Pons v. The People's Republic of China

Decision Date27 October 2009
Docket NumberNo. 06 Civ. 13221(RJH).,06 Civ. 13221(RJH).
Citation666 F.Supp.2d 406
PartiesGloria Bolanos PONS and Aitor Rodriguez Soria, Plaintiffs, v. The PEOPLE'S REPUBLIC OF CHINA, Defendant.
CourtU.S. District Court — Southern District of New York

Ronald Scott Moss, Moss and Associates, P.C., Hastings-On-Hudson, NY, for Plaintiffs.

Alfred Robert Pietrzak, Sidley Austin LLP, New York, NY, for Defendant.

MEMORANDUM OPINION AND ORDER

RICHARD J. HOLWELL, District Judge.

Plaintiffs Gloria Bolanos Pons and Aitor Rodriguez Soria bring an action against defendant People's Republic of China ("PRC") seeking to recover on defaulted bonds issued by the PRC's predecessor government in 1913 and to enjoin the PRC from paying any of its other creditors unless plaintiffs are paid a pro rata share. The PRC moves to dismiss plaintiffs' complaint on the grounds that: (1) it is entitled to sovereign immunity and none of the exceptions enumerated in the Foreign Sovereign Immunities Act of 1976 ("FSIA") are applicable; (2) the statute of limitations has expired; (3) equitable relief is inappropriate; and (4) the action is barred by the comprehensive settlement of existing claims of United States nationals against the PRC under the International Claims Settlement Act1 and a 1979 treaty between the two nations.2 For the reasons that follow, the Court concludes that it lacks subject matter jurisdiction over plaintiffs' complaint because the PRC is entitled to sovereign immunity and none of the FSIA exceptions apply. Specifically, plaintiffs have failed to show that the default had a "direct effect in the U.S." sufficient for purposes of the FSIA commercial activity exception. Further, the Court concludes that even if it had jurisdiction over plaintiffs' claims, they would be barred by the applicable statute of limitations. Because these issues are dispositive, the Court does not address whether plaintiffs' claims are also barred by the International Claims Settlement Act or the 1979 treaty.
* * * * *
## Requests
1. From the court opinion on the 1913 bonds, return word for word the passage that starts at the words "Pons v. The" and ends after "NY, for Plaintiffs.".
2. Supply the next part of the court opinion on the 1913 bonds, picking up after its final sentence.

## Data lines
* * * * *
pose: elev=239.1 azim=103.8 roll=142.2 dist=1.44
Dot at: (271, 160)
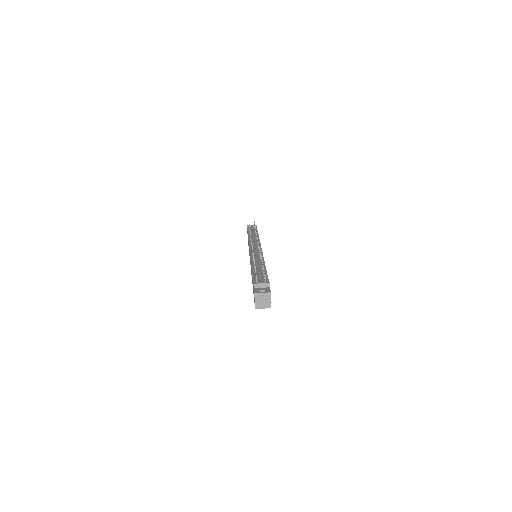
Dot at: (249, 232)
* * * * *
## Answers provided
1.
Pons v. The People's Republic of China

Decision Date27 October 2009
Docket NumberNo. 06 Civ. 13221(RJH).,06 Civ. 13221(RJH).
Citation666 F.Supp.2d 406
PartiesGloria Bolanos PONS and Aitor Rodriguez Soria, Plaintiffs, v. The PEOPLE'S REPUBLIC OF CHINA, Defendant.
CourtU.S. District Court — Southern District of New York

Ronald Scott Moss, Moss and Associates, P.C., Hastings-On-Hudson, NY, for Plaintiffs.

2.
BACKGROUND

The facts of this case are similar to those of its predecessor, Morris v. People's Republic of China, 478 F.Supp.2d 561 (S.D.N.Y.2007) and familiarity with that case is assumed. A brief exposition follows. In 1913 under the Chinese Government Reorganization Loan Agreement ("Loan Agreement"), an international consortium of banks loaned the Republic of China £ 25,000,000 and in turn issued bonds for the value of that loan, secured by revenues from the Salt Administration of China. (Loan Agreement, Arts. IV, VI). Importantly, American banks were excluded from the loan agreement after President Woodrow Wilson refused to support American participation, on the grounds that the loan imposed on China's sovereignty. As a result, the bonds were not payable in the United States or in U.S. dollars. Rather, payment was available only in each of five other countries in their respective currencies. Purchasers, however, were not excluded from re-selling the bonds on secondary markets such as those in the United States, and it is through such secondary sales that plaintiffs' predecessors are said to have come into possession of some of the bonds.3

Following a revolution in 1949, the newly formed PRC ceased making interest payments on the bonds, and on their maturation in 1960 failed to pay the principal. Plaintiffs claim that unidentified U.S. bondholders received interest payments in the U.S. prior to default, and state that they themselves held the bonds in the U.S. at the time of default on the principal in 1960. In 1968 the Foreign Claims Settlement Commission heard claims by U.S. nationals for losses resulting from the PRC takeover, including those from American citizens holding the salt bonds, although those claims were ultimately rejected. In a 1979 treaty the U.S. and the PRC normalized diplomatic relations and agreed to a comprehensive settlement of all property claims of U.S. nationals against the PRC "arising from any nationalization, expropriation, intervention, and other taking ... on or after October 1, 1949, and prior to [the agreement date]." (Agreement Between the Government of the United States of American and the Government of the People's Republic of China Concerning the Settlement of Claims, May 11, 1979, 30 U.S.T. 1957). Finally, in 1983 following a United States district court decision rendering a default judgment against the PRC for certain defaulted bonds not including the 1913 bonds, see Jackson v. PRC, 550 F.Supp. 869 (N.D.Ala.1982), the PRC sent a diplomatic notice to the United States disclaiming obligations to repay any debts incurred by defunct Chinese governments. After all this, plaintiffs now bring suit in United States federal court to enforce the obligations of the 1913 bonds against the PRC.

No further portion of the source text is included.